Falling Commodity Value of the Dollar
While U.S. and global real economic growth accelerated in the first quarter of 2006, this acceleration was hardly sufficient to be behind the further rise of commodity prices in the first five months of this year. Rather than demand pushing the value of commodities higher in the past 18 months, it has been the dollar's devaluation against commodities that has pushed commodity prices to record highs. In other words, it is not zinc, copper and silver prices that are gaining; it is the value of the dollar that is declining against these commodities.
The devaluation of the dollar against the world's major commodities is being driven by the exceptional growth in the world's supply of dollars during the past two years. Growth in the world's supply of dollars has come from two primary sources: rising international oil prices and the very large and growing U.S. trade deficit.

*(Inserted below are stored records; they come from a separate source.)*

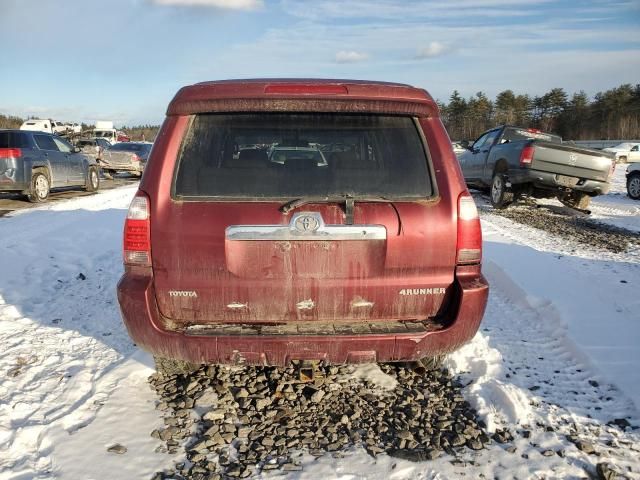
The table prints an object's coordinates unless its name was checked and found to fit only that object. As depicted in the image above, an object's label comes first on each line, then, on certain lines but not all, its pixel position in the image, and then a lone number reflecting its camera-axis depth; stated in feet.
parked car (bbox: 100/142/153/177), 72.69
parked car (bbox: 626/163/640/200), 45.72
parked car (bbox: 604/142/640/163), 108.74
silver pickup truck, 32.73
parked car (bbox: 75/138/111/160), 82.77
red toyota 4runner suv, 8.84
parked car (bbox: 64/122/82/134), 150.57
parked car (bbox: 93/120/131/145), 150.51
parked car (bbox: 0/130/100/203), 38.27
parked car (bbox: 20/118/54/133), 132.98
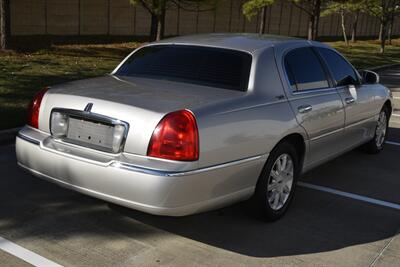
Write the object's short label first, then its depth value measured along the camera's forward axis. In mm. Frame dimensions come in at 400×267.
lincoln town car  3480
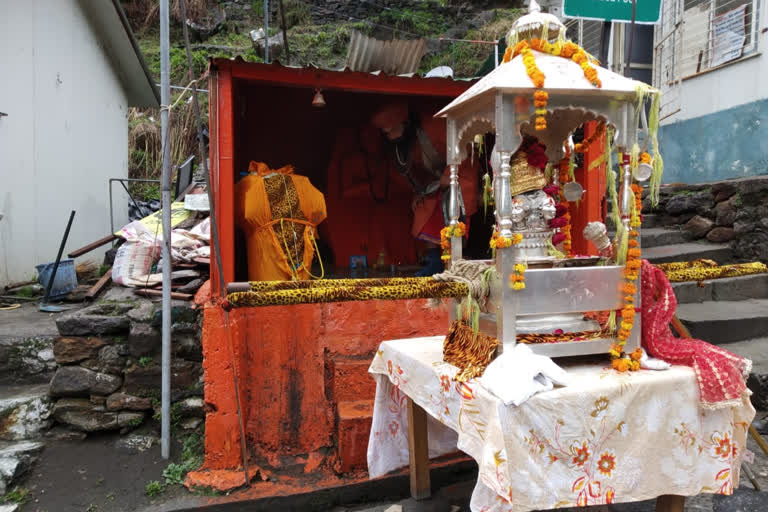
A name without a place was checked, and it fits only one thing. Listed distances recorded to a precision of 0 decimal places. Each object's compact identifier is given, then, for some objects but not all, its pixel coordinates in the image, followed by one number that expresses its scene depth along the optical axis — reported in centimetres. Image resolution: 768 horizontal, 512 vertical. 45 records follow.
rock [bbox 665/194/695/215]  630
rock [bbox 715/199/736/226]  586
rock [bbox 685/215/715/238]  605
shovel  574
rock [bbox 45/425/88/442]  402
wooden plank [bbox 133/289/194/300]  429
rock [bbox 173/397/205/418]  412
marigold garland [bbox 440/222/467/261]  260
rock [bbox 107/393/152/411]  407
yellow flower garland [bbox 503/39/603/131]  191
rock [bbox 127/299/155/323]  411
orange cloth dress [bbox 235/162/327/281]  463
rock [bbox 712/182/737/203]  591
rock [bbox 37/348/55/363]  466
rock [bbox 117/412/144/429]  407
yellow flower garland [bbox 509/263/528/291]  190
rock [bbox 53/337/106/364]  405
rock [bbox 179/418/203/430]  412
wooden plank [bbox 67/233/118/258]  564
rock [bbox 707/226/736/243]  585
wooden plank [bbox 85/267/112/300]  523
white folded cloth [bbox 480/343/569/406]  170
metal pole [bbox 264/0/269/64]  502
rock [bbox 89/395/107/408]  409
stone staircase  437
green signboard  404
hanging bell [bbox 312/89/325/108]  454
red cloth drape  189
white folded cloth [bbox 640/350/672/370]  201
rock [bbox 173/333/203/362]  411
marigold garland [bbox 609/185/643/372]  200
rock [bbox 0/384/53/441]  398
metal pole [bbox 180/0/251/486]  341
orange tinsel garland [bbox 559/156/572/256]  241
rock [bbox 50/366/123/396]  403
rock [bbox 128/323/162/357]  408
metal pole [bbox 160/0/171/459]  357
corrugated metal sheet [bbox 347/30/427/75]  434
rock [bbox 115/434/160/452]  399
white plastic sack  482
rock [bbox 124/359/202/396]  411
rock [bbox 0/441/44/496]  347
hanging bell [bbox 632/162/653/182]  206
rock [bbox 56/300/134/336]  405
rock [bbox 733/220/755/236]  568
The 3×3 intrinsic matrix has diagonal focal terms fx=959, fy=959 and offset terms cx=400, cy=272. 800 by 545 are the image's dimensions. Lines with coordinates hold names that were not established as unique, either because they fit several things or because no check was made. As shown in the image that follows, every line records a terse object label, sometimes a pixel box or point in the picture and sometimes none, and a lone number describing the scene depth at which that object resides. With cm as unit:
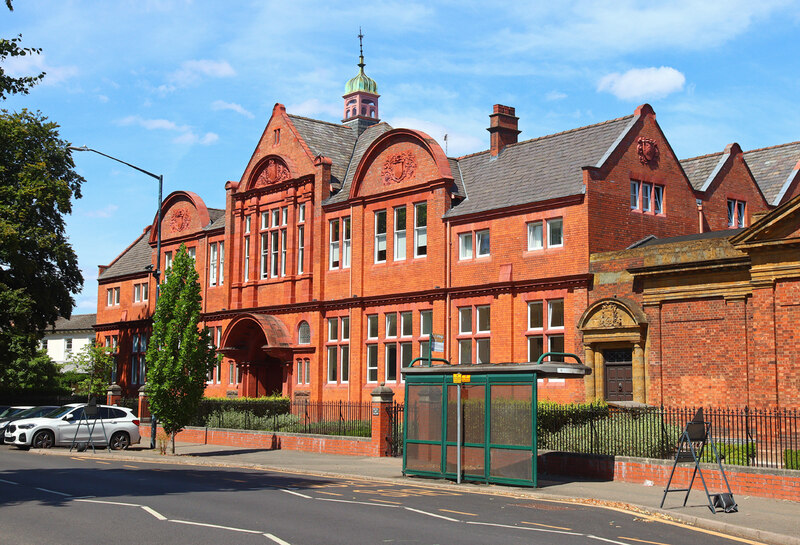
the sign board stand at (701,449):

Rising international oil prices during the past two years have dramatically increased global demand for and supply of dollars, which are used to buy crude oil. These dollars end up in the hands of the world's crude oil producers, who have invested some of this windfall in U.S. Treasury, agency and corporate bonds. Similarly, the U.S. trade deficit has lavished dollars on many countries that produce exports bound for the United States during the past two years. Again, most of this windfall has been invested in U.S. Treasury, agency and corporate bonds.

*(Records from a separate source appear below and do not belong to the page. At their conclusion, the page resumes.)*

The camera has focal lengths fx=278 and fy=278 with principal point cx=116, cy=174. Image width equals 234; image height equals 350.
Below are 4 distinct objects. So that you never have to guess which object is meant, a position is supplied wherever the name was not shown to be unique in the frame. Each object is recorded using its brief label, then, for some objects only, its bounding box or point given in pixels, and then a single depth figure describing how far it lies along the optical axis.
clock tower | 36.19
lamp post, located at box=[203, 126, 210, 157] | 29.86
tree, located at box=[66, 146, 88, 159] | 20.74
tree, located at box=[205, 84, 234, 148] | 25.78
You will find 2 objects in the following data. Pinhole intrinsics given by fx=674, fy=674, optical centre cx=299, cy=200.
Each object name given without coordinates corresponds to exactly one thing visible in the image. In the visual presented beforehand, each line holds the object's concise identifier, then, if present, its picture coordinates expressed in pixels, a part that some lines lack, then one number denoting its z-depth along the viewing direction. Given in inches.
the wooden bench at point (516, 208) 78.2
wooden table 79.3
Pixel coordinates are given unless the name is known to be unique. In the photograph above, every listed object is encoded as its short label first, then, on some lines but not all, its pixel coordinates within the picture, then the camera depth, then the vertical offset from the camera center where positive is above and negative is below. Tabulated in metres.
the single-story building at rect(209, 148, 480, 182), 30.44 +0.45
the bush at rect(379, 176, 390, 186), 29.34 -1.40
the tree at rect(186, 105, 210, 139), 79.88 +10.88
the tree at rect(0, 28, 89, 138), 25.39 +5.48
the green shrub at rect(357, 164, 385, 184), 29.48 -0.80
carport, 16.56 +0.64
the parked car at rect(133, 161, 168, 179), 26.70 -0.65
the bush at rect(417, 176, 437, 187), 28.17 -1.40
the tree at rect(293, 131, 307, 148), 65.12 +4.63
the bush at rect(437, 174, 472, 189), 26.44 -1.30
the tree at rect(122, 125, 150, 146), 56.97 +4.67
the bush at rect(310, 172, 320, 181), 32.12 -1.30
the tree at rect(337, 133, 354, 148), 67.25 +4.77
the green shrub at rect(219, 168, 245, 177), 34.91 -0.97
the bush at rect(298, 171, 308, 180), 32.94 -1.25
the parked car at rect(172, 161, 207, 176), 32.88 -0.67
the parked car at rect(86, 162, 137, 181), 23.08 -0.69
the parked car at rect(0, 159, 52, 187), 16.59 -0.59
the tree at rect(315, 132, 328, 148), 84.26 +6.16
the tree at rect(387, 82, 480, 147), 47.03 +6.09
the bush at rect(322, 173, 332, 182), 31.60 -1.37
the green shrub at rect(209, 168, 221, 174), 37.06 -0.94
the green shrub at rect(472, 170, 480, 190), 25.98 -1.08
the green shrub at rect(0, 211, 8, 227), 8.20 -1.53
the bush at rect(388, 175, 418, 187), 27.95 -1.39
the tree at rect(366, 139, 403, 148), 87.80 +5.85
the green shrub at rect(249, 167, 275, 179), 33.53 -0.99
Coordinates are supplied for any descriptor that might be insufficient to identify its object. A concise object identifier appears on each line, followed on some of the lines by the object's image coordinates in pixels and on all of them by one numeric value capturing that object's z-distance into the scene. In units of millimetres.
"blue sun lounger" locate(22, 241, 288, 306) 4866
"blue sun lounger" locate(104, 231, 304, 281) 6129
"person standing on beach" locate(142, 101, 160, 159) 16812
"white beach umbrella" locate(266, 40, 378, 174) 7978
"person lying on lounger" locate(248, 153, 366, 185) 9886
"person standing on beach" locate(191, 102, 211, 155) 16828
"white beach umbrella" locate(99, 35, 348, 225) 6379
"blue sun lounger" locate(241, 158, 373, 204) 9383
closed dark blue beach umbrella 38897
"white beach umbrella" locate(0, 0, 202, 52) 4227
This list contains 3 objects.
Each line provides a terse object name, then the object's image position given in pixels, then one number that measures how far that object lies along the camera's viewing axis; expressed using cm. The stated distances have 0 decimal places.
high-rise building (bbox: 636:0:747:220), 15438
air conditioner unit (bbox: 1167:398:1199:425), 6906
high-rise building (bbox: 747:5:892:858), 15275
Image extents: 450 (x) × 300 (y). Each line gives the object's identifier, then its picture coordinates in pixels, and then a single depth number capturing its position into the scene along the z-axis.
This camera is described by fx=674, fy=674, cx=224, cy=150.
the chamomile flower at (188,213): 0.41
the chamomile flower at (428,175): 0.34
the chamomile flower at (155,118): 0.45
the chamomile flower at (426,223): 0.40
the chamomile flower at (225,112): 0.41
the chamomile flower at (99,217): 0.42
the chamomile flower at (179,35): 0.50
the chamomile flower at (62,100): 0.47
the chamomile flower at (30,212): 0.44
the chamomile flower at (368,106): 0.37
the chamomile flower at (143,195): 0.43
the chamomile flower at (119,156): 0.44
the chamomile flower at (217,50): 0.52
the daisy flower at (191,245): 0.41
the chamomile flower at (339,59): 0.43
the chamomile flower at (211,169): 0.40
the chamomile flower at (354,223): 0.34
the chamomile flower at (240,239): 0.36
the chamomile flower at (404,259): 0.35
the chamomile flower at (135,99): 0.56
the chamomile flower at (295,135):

To get an idea of the magnitude of growth in the world's supply of dollars during the past two years, one must calculate the dollar value of rising crude oil prices and add to this the size of the U.S. trade deficit. In 2004, global demand for crude oil grew by about four percent. Higher oil prices, which advanced by 34 percent, and demand for oil combined to increase the world's dollar supply by about $330 billion. In 2005, international crude oil prices gained another 35 percent and global demand for oil grew by only 1.6 percent. Nonetheless, the world's supply of dollars increased by a further $460 billion.

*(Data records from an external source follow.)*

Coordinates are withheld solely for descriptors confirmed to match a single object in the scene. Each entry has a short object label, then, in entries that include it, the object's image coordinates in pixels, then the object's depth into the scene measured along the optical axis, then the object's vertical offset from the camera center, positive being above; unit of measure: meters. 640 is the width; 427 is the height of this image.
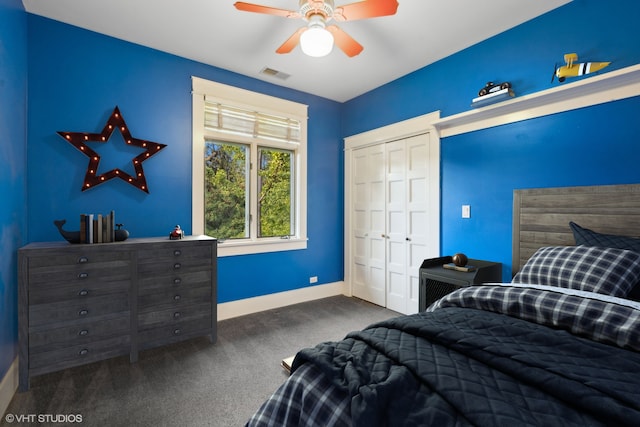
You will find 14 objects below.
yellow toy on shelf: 2.06 +1.03
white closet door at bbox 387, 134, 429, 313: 3.31 -0.08
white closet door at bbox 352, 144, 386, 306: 3.77 -0.17
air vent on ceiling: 3.30 +1.55
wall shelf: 1.98 +0.87
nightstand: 2.44 -0.55
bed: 0.79 -0.49
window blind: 3.23 +1.02
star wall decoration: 2.52 +0.54
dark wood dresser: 2.02 -0.67
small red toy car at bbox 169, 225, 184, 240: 2.65 -0.22
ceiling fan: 1.82 +1.25
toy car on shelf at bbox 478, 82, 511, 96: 2.52 +1.08
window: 3.18 +0.49
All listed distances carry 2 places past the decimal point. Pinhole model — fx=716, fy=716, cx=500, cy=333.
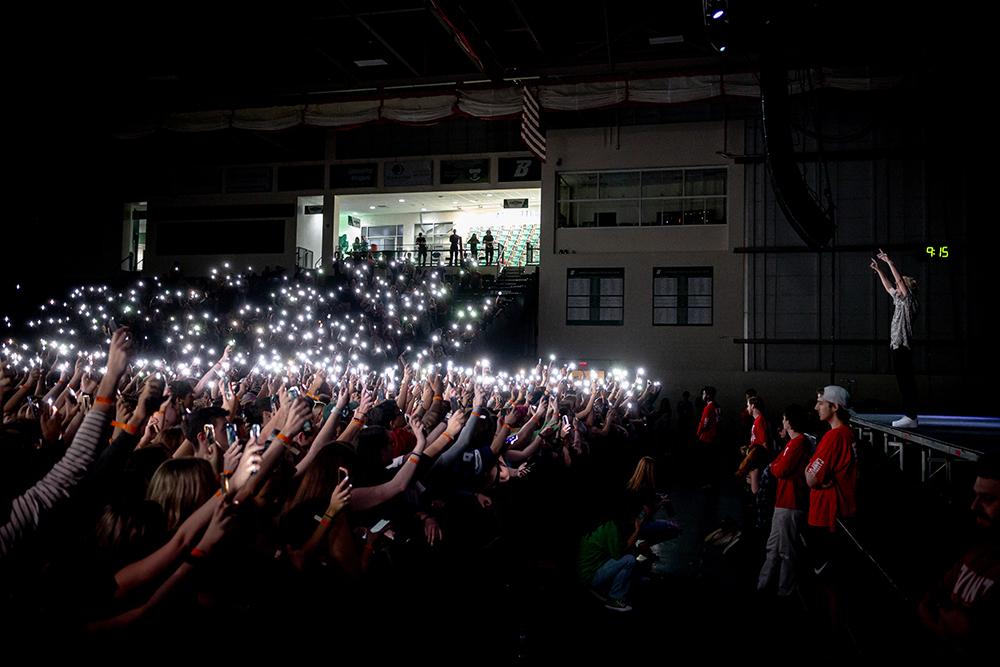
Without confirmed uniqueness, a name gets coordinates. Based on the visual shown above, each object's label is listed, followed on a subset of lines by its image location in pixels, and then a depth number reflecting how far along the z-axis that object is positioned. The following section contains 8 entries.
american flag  21.43
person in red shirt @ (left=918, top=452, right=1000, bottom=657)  2.65
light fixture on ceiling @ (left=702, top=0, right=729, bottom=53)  9.59
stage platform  6.99
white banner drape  20.59
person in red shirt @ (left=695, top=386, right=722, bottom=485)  14.34
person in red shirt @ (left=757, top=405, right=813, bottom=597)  6.43
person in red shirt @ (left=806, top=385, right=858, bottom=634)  5.88
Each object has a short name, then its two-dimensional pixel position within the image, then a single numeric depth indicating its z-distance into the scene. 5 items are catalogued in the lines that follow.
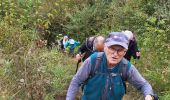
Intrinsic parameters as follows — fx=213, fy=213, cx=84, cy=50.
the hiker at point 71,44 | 5.86
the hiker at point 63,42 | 5.94
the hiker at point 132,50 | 3.84
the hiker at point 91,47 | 3.25
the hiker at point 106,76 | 1.87
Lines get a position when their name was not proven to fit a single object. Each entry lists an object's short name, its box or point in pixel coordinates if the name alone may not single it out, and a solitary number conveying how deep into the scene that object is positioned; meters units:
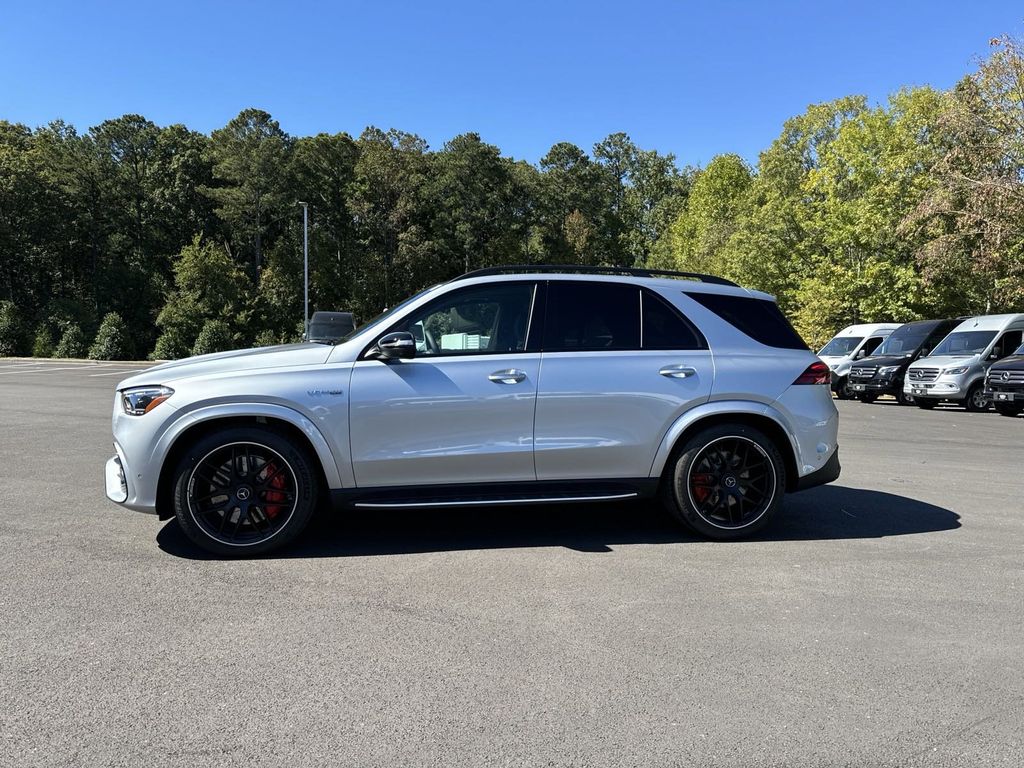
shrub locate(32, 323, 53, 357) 44.03
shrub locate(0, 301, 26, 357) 44.41
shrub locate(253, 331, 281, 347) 52.96
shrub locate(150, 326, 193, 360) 48.59
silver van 17.53
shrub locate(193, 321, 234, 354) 45.96
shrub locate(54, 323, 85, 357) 44.12
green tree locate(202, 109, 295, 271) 56.88
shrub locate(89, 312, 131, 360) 43.34
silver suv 4.87
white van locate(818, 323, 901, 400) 21.72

The U.S. trade deficit was $666 billion in 2004 and $782 billion in 2005. Thus, in 2004 the world's supply of dollars grew by over $1 trillion, which was overshadowed in 2005 when the supply of dollars grew by a further $1.2 trillion. Adjusting these figures downward for double counting the portion of the U.S. trade deficit linked to crude oil imports still leaves the average annual growth of the world's supply of dollars in excess of $1 trillion per year in 2004 and 2005. According to data from the U.S. Treasury, foreigners invested about $900 billion in U.S. securities in both 2004 and 2005. At the end of 2005, foreigners held about $4 trillion worth of U.S. debt securities and about $2 trillion worth of U.S. equities.
Of course, the world's supply of dollars has also been pushed higher during the past two years by rising prices of other dollar-denominated commodities such as zinc, copper silver, palladium, and tin, among others. Although most of the increase in the world's supply of dollars since 2004 has been reabsorbed into U.S. bonds and equities, as much as $600 billion remains outside of U.S. asset markets. Some of this money has undoubtedly found its way into the asset markets of other countries. Most of it, however, has been parked in alternative investments such as commodities. Rather than a bubble in commodity prices, as at least one prominent economist has asserted, recent commodity price action is indicative of a growing bubble in the world's supply of dollars.